● **INSTRUCTIONS TO FOLLOW**: Extract the lines of the listing below, reproducing each one verbatim from the line with "picture [917, 955, 1095, 1111]" to the line with "picture [151, 165, 624, 534]", both included.
[Start]
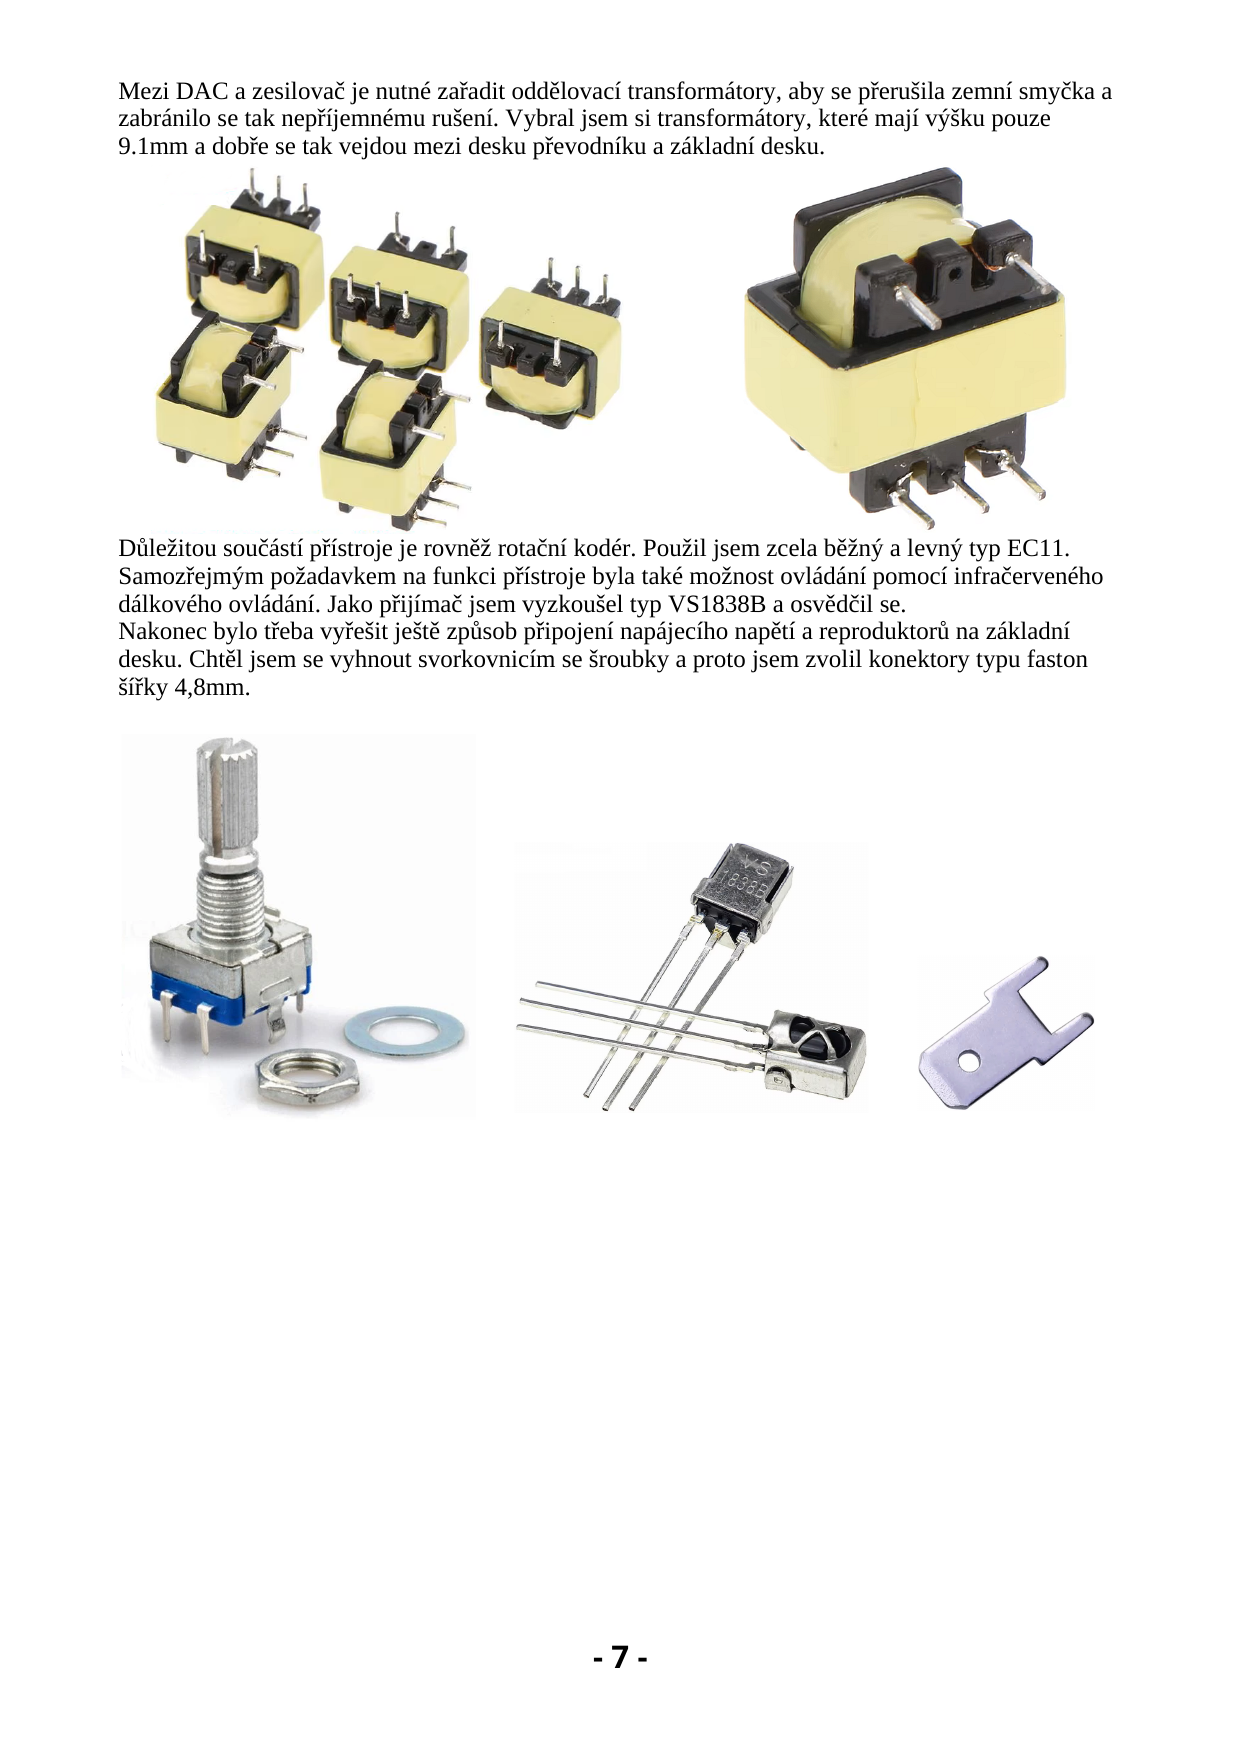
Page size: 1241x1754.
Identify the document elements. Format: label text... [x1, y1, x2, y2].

picture [917, 955, 1095, 1111]
picture [121, 734, 477, 1124]
picture [151, 165, 624, 534]
text Nakonec bylo třeba vyřešit ještě způsob připojení napájecího napětí a reproduktorů na základní desku. Chtěl jsem se vyhnout svorkovnicím se šroubky a proto jsem zvolil konektory typu faston šířky 4,8mm. [118, 617, 1122, 701]
text Důležitou součástí přístroje je rovněž rotační kodér. Použil jsem zcela běžný a levný typ EC11. Samozřejmým požadavkem na funkci přístroje byla také možnost ovládání pomocí infračerveného dálkového ovládání. Jako přijímač jsem vyzkoušel typ VS1838B a osvědčil se. [118, 534, 1122, 617]
picture [514, 842, 869, 1113]
text Mezi DAC a zesilovač je nutné zařadit oddělovací transformátory, aby se přerušila zemní smyčka a zabránilo se tak nepříjemnému rušení. Vybral jsem si transformátory, které mají výšku pouze 9.1mm a dobře se tak vejdou mezi desku převodníku a základní desku. [118, 77, 1122, 160]
picture [739, 163, 1072, 533]
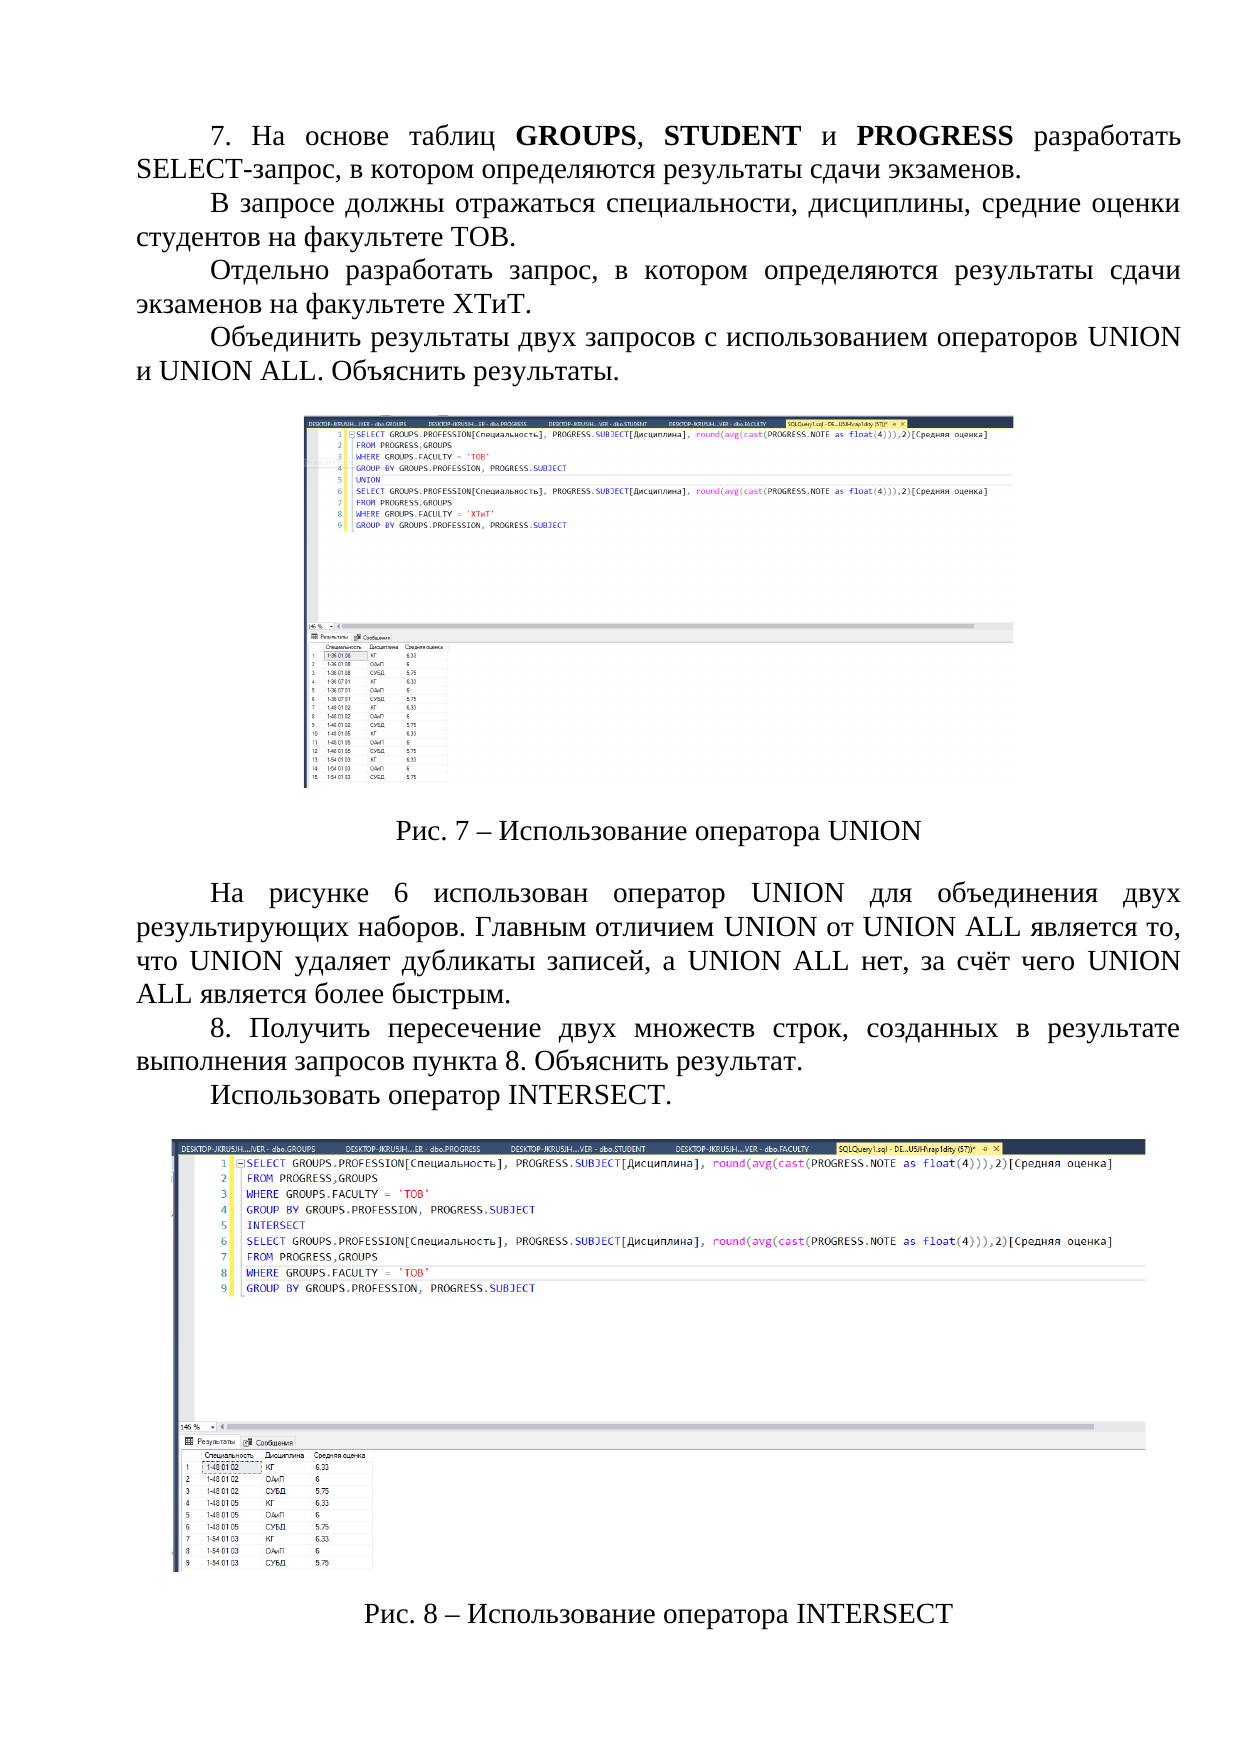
[End]
● **RESULT**:
picture [917, 955, 1095, 1111]
picture [121, 734, 477, 1124]
picture [151, 165, 624, 534]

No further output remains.